Photocatalytic decomposition of toxic phosphine gas over halloysite nanotubes co-doped by Ni and Fe3O4 and theory calculation of its mechanism

The decomposition of toxic phosphine (PH₃) gas into elemental phosphorus is a high value-added way of resource recovery and pollution control for phosphorus containing substances derived from the discharge of domestic sewage, industrial wastewater and exhaust gas. In this paper, the photocatalysis method was firstly introduced to decompose PH₃ of 1.0 v/v%. The halloysite nanotubes co-doped by Ni and Fe₃O₄ (Fe₃O₄-Ni@HNTs-NH₂) was innovatively prepared via electroless plating-precipitation method and further used as the photocatalyst for PH₃ decomposition, and it was found that the photoinitiation by 395 nm light (L-395) significantly improved the decomposition efficiency of PH₃ with Fe₃O₄-Ni@HNTs-NH₂, which was much higher than that by 365 nm light.

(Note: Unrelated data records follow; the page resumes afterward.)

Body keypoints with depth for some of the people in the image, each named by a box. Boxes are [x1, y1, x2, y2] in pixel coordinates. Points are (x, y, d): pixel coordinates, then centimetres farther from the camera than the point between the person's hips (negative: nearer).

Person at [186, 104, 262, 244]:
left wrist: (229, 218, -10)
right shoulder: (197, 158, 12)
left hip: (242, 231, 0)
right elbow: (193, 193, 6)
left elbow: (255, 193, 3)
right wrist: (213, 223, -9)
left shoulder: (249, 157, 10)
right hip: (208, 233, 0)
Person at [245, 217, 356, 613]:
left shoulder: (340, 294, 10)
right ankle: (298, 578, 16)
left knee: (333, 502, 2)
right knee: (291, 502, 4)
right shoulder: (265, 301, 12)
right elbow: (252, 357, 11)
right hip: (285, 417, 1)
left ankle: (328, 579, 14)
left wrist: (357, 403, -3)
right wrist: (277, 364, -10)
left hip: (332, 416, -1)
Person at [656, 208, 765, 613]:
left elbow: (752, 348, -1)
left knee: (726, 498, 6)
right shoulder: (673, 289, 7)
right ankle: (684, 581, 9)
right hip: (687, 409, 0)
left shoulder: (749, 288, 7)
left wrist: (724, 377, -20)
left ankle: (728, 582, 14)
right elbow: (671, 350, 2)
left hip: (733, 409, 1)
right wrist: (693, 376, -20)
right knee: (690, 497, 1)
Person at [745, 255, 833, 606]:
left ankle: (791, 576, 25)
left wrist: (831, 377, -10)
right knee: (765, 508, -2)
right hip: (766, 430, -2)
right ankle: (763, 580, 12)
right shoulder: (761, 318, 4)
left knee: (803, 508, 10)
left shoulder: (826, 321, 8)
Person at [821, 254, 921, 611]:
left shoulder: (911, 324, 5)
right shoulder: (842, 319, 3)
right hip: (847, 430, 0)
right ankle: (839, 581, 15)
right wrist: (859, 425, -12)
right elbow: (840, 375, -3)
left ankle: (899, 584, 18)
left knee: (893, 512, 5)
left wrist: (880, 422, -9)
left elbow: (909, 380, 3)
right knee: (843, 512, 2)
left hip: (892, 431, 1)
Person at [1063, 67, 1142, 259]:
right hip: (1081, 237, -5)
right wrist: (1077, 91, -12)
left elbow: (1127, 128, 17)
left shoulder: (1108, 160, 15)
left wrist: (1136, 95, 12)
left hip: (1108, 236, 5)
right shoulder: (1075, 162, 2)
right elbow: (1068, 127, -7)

The results of the absorption coefficient analysis, X-ray photoelectron spectroscopy (XPS) and electron paramagnetic resonance (EPR) spectra indicated that the lower bandgap of Fe₃O₄ contributed to the absorption of L-395 and formation of oxygen vacancy, thereby promoting photoelectron migration, activating and breaking PH bonds in PH₃. The reaction mechanism was studied using first principles theory calculations. It is verified that there is a synergistic catalytic effect between Ni and Fe₃O₄, and Fe₃O₄ plays a major role in the photocatalysis, while the bonding orbitals of the Ni site having lower energies exhibit a better non-photocatalytic performance than Fe₃O₄. The catalytic decomposition mechanisms of PH₃ on Fe₃O₄-Ni@HNTs-NH₂ in photocatalytic and non-photocatalytic ways have been proposed. The halloysite nanotubes co-doped by Ni and Fe₃O₄ is an efficient and environment-friendly catalyst for both abatement and utilization of industrial waste PH₃ gas.